[TASK INSTRUCTIONS]: Isolate every line in the records below with "Moscow" in it.

GIVEN INFORMATION below:

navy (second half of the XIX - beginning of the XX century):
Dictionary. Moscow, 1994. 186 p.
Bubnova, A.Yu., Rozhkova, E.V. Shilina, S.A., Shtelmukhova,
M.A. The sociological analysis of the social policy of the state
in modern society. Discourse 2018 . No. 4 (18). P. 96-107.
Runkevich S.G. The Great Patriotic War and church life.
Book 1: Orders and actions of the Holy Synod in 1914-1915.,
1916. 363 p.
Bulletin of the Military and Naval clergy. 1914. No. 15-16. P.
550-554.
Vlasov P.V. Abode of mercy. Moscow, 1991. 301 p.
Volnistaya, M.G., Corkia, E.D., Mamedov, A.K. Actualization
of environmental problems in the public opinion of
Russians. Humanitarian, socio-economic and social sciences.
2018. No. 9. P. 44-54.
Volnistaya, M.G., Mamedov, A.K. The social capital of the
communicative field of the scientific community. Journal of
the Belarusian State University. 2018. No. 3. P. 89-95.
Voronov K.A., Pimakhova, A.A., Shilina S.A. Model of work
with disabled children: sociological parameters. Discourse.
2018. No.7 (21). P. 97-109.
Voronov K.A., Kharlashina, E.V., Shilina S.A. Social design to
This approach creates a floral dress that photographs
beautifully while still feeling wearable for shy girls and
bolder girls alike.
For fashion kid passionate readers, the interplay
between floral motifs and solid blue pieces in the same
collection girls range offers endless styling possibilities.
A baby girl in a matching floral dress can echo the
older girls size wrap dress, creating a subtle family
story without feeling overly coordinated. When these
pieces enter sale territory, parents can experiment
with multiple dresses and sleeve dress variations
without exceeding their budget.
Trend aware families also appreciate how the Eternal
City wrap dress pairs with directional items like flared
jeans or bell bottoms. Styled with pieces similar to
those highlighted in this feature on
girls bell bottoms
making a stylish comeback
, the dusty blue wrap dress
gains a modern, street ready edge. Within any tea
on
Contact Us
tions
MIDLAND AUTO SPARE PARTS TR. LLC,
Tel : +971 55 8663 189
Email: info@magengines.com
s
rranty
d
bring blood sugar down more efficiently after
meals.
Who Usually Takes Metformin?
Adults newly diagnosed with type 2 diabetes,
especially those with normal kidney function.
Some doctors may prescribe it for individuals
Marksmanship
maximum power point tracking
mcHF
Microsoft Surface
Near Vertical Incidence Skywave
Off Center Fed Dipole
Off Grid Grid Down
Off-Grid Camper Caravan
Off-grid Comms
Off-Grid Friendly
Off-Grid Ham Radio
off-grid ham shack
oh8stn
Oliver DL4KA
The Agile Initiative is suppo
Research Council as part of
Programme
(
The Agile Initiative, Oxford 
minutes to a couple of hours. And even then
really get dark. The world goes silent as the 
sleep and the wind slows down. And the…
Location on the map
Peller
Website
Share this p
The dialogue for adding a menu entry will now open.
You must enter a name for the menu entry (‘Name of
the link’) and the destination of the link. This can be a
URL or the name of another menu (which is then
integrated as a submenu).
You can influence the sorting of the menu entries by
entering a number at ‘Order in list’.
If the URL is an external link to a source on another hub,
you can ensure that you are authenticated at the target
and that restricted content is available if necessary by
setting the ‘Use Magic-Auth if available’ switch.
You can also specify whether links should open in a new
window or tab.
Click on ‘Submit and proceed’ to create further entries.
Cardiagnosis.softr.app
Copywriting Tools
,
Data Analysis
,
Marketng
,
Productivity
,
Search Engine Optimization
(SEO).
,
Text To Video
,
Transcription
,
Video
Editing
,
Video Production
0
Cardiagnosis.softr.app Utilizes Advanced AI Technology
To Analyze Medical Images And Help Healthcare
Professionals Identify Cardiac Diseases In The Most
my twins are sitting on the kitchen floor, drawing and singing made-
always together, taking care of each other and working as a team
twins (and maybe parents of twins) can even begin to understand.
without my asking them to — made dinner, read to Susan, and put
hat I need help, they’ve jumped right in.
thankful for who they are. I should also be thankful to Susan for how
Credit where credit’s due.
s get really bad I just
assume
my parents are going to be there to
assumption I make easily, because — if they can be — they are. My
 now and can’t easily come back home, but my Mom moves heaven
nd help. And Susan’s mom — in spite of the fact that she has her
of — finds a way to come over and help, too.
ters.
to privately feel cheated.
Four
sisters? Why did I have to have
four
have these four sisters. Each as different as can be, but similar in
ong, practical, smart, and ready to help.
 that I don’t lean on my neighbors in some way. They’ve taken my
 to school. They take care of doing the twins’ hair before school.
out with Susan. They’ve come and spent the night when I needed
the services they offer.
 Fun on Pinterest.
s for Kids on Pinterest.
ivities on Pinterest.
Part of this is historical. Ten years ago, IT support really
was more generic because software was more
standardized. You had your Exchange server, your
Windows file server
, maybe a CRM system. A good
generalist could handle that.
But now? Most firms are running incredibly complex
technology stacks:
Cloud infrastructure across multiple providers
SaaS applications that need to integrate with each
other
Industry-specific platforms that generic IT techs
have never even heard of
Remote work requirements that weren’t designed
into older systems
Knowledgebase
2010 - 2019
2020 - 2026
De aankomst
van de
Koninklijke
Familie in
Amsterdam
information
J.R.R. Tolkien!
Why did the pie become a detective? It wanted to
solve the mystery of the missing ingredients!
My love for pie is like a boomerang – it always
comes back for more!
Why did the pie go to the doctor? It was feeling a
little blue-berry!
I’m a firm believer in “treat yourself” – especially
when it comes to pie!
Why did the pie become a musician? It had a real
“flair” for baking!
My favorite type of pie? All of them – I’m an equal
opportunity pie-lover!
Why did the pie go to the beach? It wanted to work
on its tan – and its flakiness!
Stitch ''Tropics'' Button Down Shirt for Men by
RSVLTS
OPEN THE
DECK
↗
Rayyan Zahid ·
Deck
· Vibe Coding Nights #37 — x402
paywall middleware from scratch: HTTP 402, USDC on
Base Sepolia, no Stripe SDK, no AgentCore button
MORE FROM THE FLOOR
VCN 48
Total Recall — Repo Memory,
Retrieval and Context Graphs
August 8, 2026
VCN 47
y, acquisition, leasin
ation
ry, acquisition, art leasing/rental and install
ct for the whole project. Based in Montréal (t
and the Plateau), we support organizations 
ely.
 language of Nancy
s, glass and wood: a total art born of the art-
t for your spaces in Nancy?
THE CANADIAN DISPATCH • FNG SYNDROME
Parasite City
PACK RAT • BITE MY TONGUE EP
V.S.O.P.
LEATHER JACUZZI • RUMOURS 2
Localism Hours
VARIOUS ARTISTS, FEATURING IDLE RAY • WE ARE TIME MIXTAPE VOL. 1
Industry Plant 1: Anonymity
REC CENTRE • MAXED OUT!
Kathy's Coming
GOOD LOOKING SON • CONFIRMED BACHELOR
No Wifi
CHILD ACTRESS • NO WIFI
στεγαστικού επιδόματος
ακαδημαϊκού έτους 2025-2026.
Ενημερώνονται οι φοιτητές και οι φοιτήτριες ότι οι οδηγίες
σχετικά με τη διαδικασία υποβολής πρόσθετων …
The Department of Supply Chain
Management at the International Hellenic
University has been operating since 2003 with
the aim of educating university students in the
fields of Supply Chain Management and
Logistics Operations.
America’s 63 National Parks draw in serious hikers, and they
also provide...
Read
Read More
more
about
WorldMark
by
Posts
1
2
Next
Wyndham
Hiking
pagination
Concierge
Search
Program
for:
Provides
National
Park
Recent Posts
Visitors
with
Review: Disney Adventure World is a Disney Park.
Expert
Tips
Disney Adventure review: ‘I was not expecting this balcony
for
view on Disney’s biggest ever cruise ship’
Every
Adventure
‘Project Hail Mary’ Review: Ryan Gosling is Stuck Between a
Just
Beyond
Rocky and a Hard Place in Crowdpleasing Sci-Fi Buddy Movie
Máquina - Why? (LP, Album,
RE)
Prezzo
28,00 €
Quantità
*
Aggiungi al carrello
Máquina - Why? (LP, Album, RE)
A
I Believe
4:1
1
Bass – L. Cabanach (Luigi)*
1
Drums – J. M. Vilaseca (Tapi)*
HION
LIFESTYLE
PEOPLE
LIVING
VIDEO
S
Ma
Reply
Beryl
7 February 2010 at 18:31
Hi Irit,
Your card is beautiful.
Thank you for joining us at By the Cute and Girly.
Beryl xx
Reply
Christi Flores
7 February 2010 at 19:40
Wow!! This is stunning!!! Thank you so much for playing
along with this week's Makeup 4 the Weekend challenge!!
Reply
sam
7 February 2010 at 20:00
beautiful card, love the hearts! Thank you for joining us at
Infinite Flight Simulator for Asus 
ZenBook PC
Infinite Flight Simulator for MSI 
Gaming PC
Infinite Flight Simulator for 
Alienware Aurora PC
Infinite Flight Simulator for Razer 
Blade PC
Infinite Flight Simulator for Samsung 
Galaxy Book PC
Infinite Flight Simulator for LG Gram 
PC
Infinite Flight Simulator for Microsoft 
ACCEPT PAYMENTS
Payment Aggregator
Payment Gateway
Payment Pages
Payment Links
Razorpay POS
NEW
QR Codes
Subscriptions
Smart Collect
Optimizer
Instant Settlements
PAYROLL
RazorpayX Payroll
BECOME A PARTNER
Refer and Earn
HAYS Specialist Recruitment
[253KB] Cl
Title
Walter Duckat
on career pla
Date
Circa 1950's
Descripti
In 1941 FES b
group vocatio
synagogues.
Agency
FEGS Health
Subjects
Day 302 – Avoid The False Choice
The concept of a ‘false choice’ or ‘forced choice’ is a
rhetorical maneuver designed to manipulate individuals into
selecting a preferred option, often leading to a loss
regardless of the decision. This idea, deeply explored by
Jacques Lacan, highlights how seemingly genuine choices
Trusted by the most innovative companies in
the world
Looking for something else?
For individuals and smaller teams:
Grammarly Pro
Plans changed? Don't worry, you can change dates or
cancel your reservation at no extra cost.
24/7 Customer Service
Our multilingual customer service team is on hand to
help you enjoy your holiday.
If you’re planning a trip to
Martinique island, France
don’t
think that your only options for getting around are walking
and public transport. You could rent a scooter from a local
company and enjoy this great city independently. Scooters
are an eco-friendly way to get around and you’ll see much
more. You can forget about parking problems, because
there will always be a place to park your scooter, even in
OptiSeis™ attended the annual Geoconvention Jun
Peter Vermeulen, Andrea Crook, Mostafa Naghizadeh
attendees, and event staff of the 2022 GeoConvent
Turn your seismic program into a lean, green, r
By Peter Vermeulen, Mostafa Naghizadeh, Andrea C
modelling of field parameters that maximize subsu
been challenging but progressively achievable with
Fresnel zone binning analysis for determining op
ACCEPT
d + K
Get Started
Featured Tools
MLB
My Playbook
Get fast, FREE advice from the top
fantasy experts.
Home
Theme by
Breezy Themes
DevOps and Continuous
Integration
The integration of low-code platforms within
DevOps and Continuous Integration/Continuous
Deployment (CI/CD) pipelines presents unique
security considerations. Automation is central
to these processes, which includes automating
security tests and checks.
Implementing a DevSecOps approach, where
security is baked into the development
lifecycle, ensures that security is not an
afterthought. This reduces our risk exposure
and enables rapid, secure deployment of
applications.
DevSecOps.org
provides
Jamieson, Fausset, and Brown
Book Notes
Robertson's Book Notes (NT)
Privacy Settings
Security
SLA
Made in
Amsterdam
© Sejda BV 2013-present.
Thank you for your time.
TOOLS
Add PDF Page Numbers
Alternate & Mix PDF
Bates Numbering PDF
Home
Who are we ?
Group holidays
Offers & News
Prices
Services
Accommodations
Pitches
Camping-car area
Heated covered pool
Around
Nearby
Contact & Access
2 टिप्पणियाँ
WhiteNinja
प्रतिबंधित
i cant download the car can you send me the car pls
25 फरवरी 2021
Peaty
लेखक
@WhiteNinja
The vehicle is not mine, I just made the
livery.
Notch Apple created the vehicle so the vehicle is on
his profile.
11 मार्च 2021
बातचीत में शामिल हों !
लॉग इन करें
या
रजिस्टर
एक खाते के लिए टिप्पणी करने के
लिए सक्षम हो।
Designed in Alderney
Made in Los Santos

End of GIVEN INFORMATION.

[WRITTEN RESPONSE]:
Dictionary. Moscow, 1994. 186 p.
Vlasov P.V. Abode of mercy. Moscow, 1991. 301 p.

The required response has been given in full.